Instructions for the task:
In the records that follow, count the lines where the string "Syariah" appears, and give the count with nothing added.

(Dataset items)
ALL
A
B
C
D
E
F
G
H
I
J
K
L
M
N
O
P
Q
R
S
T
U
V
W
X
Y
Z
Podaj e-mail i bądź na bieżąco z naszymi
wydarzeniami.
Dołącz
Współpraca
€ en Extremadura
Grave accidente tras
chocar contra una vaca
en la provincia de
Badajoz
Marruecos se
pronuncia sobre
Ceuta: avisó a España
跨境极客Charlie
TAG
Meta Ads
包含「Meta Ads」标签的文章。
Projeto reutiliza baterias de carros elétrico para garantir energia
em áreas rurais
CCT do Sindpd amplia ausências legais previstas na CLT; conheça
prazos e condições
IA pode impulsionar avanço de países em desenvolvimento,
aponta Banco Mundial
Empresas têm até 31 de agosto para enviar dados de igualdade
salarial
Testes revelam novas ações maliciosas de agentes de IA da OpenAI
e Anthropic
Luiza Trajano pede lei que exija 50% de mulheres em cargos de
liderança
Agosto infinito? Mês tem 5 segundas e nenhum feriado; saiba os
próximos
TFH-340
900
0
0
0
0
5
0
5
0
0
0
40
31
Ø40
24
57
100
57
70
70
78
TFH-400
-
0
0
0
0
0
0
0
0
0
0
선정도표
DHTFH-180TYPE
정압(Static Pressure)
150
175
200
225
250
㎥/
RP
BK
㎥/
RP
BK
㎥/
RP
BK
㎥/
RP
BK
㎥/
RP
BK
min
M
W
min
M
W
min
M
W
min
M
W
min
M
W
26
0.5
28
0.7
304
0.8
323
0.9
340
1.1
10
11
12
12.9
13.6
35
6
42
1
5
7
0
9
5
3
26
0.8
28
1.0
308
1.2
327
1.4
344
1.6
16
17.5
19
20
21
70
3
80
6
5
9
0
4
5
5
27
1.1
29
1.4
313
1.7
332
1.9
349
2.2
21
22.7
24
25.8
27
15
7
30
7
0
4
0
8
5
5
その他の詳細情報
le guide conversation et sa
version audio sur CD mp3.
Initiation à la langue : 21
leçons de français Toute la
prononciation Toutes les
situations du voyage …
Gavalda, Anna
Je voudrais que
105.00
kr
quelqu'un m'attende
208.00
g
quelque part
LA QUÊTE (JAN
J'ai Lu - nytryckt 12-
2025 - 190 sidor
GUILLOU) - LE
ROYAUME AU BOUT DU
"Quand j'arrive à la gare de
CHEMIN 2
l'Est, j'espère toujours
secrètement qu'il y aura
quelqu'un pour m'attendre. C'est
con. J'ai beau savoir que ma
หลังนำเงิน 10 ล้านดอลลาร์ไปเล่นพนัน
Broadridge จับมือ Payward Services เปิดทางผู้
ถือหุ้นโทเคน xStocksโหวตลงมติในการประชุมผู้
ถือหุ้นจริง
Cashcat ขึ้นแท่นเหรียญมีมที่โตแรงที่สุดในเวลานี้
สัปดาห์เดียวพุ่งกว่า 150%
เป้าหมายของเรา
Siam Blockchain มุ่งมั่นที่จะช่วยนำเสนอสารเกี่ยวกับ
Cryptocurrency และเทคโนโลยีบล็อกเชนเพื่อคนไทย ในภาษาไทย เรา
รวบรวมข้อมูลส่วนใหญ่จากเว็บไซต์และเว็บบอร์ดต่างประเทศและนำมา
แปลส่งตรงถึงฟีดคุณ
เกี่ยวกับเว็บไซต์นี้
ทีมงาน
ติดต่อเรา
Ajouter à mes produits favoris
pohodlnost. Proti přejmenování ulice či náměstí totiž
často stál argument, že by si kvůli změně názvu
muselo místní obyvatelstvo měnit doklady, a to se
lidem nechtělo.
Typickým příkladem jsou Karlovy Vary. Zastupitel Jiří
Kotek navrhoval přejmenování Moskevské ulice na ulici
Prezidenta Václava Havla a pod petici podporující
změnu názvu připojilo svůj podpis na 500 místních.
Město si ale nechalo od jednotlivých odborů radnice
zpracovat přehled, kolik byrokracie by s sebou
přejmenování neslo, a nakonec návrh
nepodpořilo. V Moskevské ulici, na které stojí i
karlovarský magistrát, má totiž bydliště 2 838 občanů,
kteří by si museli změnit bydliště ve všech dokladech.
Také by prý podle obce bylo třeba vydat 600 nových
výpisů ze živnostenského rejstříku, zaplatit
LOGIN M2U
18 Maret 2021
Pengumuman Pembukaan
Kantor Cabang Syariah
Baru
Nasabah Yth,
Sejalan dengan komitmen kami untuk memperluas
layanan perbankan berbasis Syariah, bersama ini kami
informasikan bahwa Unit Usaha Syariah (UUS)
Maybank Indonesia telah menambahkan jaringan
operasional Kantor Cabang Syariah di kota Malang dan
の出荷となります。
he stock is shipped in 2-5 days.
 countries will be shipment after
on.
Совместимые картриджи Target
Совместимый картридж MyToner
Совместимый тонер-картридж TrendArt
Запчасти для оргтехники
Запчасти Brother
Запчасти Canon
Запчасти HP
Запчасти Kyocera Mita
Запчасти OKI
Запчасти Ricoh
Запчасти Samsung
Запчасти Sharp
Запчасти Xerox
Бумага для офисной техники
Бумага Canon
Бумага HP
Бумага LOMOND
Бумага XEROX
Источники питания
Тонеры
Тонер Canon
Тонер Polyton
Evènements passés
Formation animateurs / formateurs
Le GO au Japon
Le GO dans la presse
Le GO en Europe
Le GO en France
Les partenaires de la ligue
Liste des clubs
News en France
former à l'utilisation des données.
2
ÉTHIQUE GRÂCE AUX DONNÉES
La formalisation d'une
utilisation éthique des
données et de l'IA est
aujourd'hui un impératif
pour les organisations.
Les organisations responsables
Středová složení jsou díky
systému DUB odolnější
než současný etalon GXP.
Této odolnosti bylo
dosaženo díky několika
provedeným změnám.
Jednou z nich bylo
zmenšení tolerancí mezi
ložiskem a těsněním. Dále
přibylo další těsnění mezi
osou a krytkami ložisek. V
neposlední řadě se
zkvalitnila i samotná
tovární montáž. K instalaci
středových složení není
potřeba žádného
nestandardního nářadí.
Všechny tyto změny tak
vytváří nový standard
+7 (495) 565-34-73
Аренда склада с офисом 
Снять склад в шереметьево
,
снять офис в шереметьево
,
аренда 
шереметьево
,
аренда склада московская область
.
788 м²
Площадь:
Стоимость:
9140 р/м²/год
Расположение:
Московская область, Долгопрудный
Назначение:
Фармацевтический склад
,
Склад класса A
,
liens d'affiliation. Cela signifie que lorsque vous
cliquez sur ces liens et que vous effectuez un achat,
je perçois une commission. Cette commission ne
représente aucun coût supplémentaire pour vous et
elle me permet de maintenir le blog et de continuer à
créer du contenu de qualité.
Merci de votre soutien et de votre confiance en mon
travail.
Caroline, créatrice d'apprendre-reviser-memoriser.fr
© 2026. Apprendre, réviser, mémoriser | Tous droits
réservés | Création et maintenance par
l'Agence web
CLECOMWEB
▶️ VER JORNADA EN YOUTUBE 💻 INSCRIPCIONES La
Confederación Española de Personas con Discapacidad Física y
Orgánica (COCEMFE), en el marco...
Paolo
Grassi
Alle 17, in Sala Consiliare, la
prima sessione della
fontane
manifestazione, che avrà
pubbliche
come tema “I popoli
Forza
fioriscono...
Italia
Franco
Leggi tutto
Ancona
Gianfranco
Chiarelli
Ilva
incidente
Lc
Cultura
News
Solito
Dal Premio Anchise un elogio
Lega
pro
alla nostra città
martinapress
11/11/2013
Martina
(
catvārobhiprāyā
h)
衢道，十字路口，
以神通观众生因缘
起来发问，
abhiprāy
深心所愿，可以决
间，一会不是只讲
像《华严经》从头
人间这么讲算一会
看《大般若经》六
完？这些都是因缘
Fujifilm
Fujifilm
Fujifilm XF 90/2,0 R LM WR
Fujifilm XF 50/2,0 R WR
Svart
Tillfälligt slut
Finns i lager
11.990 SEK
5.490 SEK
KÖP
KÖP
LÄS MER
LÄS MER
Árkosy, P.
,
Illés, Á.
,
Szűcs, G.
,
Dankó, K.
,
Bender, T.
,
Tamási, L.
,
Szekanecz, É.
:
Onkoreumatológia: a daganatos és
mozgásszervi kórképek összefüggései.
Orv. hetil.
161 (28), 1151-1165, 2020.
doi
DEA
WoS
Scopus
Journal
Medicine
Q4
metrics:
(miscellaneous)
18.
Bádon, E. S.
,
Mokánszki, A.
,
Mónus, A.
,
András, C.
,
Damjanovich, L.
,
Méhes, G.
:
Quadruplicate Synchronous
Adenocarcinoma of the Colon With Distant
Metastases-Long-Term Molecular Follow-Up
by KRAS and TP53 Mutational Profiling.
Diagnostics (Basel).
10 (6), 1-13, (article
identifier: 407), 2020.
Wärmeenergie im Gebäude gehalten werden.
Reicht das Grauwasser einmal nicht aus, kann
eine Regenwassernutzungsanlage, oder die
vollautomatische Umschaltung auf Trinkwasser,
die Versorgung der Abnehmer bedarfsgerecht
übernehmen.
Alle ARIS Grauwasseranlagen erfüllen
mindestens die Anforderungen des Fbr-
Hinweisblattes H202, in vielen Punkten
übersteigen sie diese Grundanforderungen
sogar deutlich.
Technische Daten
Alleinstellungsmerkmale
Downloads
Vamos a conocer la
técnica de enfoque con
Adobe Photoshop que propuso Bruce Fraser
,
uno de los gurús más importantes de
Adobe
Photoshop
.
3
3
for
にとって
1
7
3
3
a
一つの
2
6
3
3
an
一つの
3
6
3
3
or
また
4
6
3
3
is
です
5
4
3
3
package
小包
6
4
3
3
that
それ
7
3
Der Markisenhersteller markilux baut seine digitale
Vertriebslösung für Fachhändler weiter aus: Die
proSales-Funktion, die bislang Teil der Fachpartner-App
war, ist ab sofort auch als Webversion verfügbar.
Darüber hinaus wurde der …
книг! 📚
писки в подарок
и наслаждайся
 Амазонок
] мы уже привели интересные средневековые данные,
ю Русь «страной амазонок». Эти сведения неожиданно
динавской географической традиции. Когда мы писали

Answer section:
4